Partly due to mass lay-offs across several Twitter teams, and partly due to Musk’s own changes, insiders claim that since the takeover several key features put in place to protect users have been discarded, leading to a 69 per cent increase in new accounts – amounting to tens of thousands – which immediately follow misogynistic and abusive profiles.
Current and former employees of the company alleged that features intended to protect Twitter users from trolling and harassment are proving difficult to maintain, amid what they describe as a chaotic working environment.
The BBC spoke to the former head of content design at Twitter, who said her entire team was fired before she resigned.
Her team was behind the “nudge button”, which would encourage users to take a pause before posting potentially abusive or offensive tweets. Lisa Jennings Young explained that the feature had been effective in reducing hate, but, since Musk took over, it has not been working in the same way.
“Over all, 60 per cent of users deleted or edited their reply when given a chance through the nudge,” she told the investigation.
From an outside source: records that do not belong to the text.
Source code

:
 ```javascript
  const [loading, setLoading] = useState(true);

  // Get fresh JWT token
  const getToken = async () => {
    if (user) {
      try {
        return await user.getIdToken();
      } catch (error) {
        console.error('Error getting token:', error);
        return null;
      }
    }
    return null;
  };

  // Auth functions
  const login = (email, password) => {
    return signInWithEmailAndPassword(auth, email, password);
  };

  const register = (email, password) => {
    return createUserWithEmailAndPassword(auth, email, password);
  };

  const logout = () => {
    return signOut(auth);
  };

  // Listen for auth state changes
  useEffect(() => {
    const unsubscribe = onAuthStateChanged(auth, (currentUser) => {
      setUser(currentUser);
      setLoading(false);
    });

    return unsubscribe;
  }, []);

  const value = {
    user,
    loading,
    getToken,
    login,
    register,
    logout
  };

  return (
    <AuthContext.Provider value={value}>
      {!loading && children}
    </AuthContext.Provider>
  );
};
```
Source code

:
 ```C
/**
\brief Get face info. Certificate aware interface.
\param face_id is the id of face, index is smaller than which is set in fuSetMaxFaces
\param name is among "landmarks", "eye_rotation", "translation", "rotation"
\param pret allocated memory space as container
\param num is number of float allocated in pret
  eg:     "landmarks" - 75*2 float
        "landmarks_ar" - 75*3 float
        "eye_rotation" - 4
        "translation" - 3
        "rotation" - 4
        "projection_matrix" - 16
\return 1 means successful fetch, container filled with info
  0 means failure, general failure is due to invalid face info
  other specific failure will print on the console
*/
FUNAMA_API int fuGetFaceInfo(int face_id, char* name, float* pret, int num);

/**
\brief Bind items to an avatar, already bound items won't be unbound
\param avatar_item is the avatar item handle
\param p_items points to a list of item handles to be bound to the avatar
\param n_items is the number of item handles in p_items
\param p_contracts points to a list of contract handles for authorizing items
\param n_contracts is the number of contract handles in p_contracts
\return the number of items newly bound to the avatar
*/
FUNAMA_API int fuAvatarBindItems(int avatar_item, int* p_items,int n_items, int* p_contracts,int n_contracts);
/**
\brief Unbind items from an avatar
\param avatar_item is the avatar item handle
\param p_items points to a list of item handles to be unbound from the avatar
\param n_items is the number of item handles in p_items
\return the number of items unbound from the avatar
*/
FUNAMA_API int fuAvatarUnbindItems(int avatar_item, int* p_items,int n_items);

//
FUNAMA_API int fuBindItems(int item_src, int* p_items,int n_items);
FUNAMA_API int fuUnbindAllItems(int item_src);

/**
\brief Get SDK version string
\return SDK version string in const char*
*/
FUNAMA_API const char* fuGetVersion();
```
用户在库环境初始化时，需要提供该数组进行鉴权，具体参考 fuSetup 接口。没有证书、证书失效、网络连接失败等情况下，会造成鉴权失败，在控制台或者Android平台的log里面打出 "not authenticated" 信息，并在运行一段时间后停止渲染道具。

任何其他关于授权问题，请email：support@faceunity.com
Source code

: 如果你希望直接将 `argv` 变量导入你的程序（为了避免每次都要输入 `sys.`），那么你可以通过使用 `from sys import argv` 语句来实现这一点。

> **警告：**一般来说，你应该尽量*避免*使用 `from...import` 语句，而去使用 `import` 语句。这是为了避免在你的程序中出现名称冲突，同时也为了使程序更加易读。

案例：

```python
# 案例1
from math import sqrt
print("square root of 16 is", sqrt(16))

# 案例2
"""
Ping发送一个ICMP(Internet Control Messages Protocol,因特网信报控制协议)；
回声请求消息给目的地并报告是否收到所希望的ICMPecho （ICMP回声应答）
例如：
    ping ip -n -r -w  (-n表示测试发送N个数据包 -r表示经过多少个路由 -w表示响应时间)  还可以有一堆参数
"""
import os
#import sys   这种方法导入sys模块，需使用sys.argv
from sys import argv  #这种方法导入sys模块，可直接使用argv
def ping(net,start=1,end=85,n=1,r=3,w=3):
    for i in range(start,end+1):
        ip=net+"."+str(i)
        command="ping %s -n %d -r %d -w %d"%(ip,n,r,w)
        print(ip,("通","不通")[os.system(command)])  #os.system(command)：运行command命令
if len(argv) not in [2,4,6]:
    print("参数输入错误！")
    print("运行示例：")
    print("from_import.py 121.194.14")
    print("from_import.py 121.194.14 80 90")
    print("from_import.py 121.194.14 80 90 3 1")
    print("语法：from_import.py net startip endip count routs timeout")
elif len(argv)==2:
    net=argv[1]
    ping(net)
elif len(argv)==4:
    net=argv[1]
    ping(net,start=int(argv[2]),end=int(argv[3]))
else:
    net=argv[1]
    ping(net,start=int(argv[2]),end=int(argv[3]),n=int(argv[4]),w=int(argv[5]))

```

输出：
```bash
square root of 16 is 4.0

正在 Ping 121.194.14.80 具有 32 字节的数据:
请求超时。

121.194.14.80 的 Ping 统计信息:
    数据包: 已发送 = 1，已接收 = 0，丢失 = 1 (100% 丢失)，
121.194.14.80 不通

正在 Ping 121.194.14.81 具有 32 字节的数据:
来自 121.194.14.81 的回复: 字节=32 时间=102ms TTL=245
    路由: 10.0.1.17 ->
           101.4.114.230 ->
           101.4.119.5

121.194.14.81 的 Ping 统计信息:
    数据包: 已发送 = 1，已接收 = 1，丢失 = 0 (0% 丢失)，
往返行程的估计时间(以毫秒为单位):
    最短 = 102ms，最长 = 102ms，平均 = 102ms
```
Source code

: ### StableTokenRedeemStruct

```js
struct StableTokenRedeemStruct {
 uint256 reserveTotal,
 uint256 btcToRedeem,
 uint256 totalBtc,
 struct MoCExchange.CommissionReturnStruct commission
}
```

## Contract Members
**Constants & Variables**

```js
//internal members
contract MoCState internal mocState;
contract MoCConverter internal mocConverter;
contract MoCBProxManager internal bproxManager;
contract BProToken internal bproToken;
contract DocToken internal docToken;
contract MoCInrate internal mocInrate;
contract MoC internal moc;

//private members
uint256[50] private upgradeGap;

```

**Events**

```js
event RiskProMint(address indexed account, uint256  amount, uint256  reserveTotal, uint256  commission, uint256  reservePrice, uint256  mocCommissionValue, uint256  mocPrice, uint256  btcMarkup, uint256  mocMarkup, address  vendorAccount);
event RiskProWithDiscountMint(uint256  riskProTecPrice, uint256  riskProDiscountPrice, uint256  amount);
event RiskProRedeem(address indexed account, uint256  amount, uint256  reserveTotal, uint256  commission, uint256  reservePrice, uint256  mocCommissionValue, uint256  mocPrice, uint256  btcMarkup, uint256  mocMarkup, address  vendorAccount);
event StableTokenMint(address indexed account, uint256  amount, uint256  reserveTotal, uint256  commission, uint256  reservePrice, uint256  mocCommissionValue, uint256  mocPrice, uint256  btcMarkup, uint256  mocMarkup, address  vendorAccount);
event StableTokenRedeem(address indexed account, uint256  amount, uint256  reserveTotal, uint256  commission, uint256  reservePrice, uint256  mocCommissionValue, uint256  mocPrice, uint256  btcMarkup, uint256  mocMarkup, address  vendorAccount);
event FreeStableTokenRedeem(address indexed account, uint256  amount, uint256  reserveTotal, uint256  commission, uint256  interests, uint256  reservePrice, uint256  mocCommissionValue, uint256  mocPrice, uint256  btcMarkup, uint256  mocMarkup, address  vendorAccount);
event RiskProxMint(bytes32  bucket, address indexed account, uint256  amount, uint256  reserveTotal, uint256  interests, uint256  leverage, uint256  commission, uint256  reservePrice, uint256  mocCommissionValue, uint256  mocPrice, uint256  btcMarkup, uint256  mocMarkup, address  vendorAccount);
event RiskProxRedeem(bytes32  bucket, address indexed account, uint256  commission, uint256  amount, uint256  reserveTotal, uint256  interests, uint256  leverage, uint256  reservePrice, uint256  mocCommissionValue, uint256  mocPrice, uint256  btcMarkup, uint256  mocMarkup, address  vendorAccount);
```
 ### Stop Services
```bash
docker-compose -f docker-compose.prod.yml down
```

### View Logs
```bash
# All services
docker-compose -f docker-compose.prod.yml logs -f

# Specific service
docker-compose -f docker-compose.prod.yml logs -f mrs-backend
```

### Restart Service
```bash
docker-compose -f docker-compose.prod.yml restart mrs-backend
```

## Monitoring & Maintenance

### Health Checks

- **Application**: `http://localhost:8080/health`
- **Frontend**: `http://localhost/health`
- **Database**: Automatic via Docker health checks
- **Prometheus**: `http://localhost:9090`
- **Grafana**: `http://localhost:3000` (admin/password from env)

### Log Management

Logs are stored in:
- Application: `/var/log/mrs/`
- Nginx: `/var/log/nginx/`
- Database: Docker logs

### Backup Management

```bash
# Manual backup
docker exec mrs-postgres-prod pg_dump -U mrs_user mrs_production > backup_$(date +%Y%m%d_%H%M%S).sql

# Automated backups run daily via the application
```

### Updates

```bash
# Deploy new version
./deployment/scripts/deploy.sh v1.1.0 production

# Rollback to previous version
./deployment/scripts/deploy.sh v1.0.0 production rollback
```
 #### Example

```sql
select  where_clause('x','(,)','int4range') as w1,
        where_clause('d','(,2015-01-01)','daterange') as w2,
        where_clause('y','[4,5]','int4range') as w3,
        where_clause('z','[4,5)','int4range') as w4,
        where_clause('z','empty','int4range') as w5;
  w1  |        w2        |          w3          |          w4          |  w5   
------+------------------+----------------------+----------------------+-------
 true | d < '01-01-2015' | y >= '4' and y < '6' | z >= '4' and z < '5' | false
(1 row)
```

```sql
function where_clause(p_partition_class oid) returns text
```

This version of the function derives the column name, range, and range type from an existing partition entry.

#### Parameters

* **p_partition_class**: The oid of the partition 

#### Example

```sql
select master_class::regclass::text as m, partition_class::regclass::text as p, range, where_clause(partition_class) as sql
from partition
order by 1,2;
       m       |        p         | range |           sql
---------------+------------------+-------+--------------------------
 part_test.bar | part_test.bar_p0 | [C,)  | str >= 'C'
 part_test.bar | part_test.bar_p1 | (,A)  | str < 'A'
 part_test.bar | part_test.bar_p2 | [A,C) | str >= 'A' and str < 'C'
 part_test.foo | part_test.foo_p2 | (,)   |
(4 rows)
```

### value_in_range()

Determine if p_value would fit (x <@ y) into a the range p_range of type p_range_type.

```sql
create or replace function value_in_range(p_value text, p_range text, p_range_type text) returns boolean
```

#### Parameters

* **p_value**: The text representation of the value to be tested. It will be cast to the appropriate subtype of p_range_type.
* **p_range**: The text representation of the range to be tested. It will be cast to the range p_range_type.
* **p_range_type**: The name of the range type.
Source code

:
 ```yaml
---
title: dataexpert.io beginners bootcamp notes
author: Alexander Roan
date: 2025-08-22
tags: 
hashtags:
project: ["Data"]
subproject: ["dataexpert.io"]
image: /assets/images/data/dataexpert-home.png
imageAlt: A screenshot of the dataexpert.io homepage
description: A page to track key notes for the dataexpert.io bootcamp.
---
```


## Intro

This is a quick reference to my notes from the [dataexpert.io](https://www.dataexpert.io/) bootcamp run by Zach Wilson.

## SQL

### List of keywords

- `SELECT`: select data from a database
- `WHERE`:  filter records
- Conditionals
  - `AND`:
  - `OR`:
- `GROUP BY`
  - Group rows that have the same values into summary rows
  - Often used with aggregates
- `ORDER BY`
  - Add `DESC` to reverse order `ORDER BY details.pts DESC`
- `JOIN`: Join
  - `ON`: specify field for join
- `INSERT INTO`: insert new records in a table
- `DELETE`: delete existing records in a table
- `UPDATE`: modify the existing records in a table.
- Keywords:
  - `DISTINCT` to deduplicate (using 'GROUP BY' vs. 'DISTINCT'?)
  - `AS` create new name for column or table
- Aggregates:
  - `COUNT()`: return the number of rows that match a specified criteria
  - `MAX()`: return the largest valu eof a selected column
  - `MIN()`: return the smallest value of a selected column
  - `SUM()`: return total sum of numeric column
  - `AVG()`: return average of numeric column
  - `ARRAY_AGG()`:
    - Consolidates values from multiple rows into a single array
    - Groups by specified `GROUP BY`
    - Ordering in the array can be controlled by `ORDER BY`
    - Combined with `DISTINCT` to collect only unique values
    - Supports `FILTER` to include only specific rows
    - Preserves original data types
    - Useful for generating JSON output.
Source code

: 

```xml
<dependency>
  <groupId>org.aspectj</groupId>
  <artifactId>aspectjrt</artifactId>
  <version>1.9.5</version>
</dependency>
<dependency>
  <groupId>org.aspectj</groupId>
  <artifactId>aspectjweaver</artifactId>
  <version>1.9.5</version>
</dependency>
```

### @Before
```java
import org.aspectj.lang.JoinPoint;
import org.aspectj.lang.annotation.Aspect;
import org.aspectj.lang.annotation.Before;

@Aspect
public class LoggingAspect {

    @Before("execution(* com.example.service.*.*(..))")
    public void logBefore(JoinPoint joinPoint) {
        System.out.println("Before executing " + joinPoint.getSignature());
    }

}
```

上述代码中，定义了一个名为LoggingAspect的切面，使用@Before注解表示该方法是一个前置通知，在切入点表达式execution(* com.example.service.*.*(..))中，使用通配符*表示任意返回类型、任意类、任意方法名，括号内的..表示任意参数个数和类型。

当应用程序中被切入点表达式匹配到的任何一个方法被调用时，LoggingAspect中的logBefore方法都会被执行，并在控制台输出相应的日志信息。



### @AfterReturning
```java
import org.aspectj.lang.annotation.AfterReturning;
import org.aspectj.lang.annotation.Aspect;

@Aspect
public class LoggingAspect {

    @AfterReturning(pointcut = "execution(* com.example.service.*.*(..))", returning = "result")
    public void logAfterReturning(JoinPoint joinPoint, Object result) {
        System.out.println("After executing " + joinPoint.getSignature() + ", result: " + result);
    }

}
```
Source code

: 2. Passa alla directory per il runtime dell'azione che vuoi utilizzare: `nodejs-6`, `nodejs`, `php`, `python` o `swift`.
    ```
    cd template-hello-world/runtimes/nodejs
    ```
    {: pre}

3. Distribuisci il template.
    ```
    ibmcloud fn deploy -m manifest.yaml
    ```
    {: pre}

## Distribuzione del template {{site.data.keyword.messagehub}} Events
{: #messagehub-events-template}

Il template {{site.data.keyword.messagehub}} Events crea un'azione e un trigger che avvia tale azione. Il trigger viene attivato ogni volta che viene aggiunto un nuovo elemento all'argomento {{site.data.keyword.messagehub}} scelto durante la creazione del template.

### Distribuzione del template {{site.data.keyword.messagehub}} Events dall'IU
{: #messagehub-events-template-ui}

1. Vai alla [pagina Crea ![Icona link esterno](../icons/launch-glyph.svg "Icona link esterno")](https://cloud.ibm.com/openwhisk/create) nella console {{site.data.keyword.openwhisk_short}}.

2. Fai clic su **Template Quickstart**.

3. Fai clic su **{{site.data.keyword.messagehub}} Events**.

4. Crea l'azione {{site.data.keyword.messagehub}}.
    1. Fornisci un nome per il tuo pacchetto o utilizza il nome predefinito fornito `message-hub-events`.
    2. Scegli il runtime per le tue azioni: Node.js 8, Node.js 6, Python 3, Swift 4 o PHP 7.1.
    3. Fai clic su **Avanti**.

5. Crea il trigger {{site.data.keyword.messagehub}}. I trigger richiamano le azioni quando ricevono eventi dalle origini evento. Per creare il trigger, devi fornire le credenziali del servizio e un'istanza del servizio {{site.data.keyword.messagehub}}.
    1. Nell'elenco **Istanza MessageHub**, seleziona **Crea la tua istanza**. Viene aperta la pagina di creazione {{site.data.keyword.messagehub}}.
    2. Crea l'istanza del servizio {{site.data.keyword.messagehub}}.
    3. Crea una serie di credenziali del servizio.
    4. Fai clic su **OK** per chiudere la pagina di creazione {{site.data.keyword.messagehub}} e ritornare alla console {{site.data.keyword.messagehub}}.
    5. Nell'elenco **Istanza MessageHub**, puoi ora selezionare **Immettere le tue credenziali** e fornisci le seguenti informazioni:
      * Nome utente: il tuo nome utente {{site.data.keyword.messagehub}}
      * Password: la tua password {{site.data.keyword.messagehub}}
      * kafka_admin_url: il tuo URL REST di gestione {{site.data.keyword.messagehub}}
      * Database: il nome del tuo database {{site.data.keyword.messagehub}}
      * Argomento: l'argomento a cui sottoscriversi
“But what was more interesting, is that after we nudged people once, they composed 11 per cent fewer harmful replies in the future.”
But, she claimed, “there’s no one there to work on that at this time”.
An anonymous former employee told the BBC that his team, which aimed to tackle child sexual exploitation and prevent pedophiles from using Twitter to groom victims, was cut by more than half after Musk’s $44 billion (£33.5 billion) takeover.
“You can’t take over a company and suddenly believe you have knowledge… to deal with [child sexual exploitation] without having the experts in place,” he said.
He added that Twitter is still removing hateful accounts, but without the key prevention work that his team was doing, offending users can now just set up new accounts, at a time when some suspended profiles are also being welcomed back
He said: “You can suspend hundreds of thousands of accounts in a month. But if the reporting of that content [to law enforcement] has dropped, then it doesn’t really mean anything.”
Among other issues, the insiders – some of whom remained anonymous – claimed that at least 50 per cent of Twitter’s employees have been fired or have resigned since Musk became owner and chief executive in October.
“Wherever he goes in the office, there are at least two bodyguards – very bulky, tall, Hollywood movie-[style] bodyguards. Even when [he goes] to the restroom,” another anonymous employee said.
A separate investigation found that transphobia on Twitter is “the worst it’s ever been”, with the use of anti-LGBTQ+ slurs mounting.
In December, the Center for Countering Digital Hate (CCDH), along with the Anti-Defamation League, found that anti-LGBTQ+ remarks had risen by at least 1,458 times a day since the change of ownership.
“Elon Musk sent up the Bat Signal to every kind of racist, misogynist and homophobe that Twitter was open for business,” CCDH chief executive Imran Ahmed said.
Musk has also been criticised for his blasé attitude towards Twitter users and his own employees, bantering with right-wing hate account Libs of TikTok about firing a Twitter worker shortly after he acquired the company.
Since the BBC article came out, Musk has tweeted: “Sorry for turning Twitter from nurturing paradise into place that has… trolls.”
He added: “Have to admit, trolls are kinda fun.”
According to Deadline, Musk argued that the social network was far from perfect before his buyout, but he was “rolling on the floor laughing my ass off” at the BBC investigation.